● **AIM OF THE TASK**
Once you reach the line containing "220 40 59.94" in the data below, restate each line word for word up to and including the one containing "113 92 1048".

[Saved data entries]
-- Opening Marker --

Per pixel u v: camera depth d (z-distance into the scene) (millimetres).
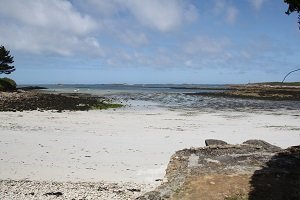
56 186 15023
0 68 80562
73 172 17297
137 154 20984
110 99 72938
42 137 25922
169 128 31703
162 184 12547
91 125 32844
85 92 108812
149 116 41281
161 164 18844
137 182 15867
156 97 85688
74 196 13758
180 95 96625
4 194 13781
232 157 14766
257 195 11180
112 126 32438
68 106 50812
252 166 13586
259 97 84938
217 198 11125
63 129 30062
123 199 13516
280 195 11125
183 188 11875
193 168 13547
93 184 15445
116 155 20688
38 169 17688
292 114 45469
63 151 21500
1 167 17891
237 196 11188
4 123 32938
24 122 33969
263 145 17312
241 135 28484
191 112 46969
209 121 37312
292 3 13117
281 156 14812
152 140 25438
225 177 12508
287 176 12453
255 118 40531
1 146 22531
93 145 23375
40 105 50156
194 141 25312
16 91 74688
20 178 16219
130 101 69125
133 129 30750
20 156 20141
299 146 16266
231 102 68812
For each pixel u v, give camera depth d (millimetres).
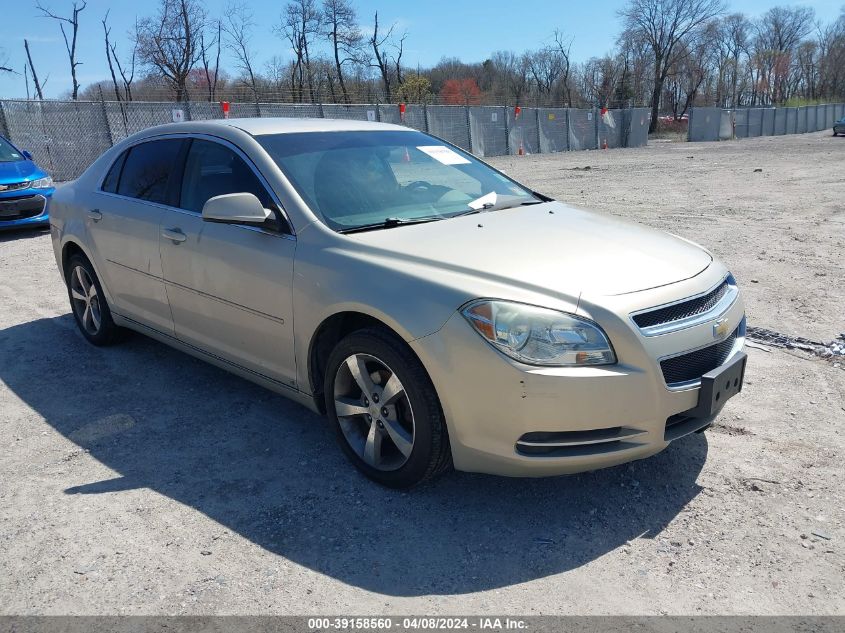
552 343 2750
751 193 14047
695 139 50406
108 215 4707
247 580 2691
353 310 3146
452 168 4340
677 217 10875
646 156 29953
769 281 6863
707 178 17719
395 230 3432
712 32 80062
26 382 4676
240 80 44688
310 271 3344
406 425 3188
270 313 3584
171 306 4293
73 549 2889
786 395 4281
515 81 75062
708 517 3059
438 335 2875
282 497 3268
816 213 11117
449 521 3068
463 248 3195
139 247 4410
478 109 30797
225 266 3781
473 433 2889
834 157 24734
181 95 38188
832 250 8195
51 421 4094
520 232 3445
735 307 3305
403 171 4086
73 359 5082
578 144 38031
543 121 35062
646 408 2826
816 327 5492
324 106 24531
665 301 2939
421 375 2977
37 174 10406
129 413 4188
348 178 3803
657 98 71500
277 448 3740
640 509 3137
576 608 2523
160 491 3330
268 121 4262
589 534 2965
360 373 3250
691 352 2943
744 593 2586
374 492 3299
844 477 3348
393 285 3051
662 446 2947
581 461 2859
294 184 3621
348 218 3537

-- Closing Marker --
-- Opening Marker --

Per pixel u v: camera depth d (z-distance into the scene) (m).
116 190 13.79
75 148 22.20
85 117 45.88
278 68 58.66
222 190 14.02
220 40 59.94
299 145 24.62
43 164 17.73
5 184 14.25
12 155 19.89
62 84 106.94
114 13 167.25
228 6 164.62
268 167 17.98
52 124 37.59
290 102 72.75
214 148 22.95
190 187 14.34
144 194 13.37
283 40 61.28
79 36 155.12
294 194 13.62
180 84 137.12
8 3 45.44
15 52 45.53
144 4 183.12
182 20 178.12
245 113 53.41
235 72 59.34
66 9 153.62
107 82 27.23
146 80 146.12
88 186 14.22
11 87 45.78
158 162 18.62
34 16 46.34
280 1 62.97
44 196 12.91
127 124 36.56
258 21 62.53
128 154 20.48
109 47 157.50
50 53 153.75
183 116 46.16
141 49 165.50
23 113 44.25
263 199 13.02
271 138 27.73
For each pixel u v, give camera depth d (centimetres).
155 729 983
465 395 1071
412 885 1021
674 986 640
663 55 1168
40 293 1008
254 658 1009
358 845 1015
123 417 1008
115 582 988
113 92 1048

-- Closing Marker --
-- Opening Marker --

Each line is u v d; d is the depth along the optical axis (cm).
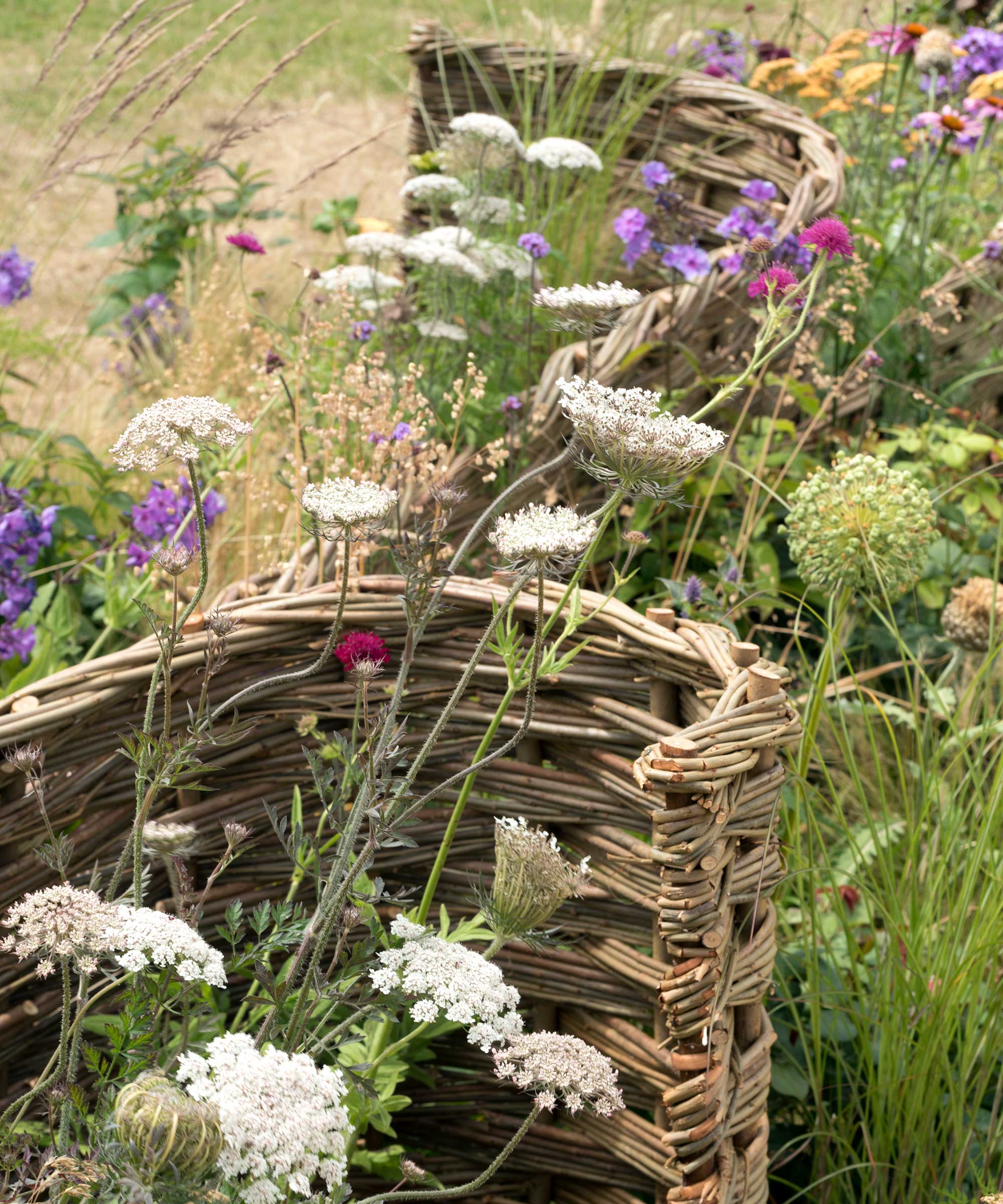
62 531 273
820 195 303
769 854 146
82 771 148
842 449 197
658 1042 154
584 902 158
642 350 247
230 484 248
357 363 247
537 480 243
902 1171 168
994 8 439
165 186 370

-- Closing Marker --

● **YOUR RESPONSE**
220 40 59.94
299 145 24.62
43 164 17.73
5 184 14.25
12 155 19.89
62 84 106.94
114 13 167.25
228 6 164.62
268 167 17.98
52 124 37.59
290 102 72.75
214 148 22.95
190 187 14.34
144 194 13.37
283 40 61.28
79 36 155.12
294 194 13.62
180 84 137.12
8 3 45.44
15 52 45.53
144 4 183.12
182 20 178.12
245 113 53.41
235 72 59.34
66 9 153.62
107 82 27.23
146 80 146.12
88 186 14.22
11 87 45.78
158 162 18.62
34 16 46.34
280 1 62.97
44 196 12.91
127 124 36.56
258 21 62.53
128 154 20.48
109 47 157.50
50 53 153.75
183 116 46.16
141 49 165.50
23 113 44.25
263 199 13.02
271 138 27.73
For each pixel u v, give camera depth d (centimetres).
155 729 983
465 395 1071
412 885 1021
674 986 640
663 55 1168
40 293 1008
254 658 1009
358 845 1015
123 417 1008
115 582 988
113 92 1048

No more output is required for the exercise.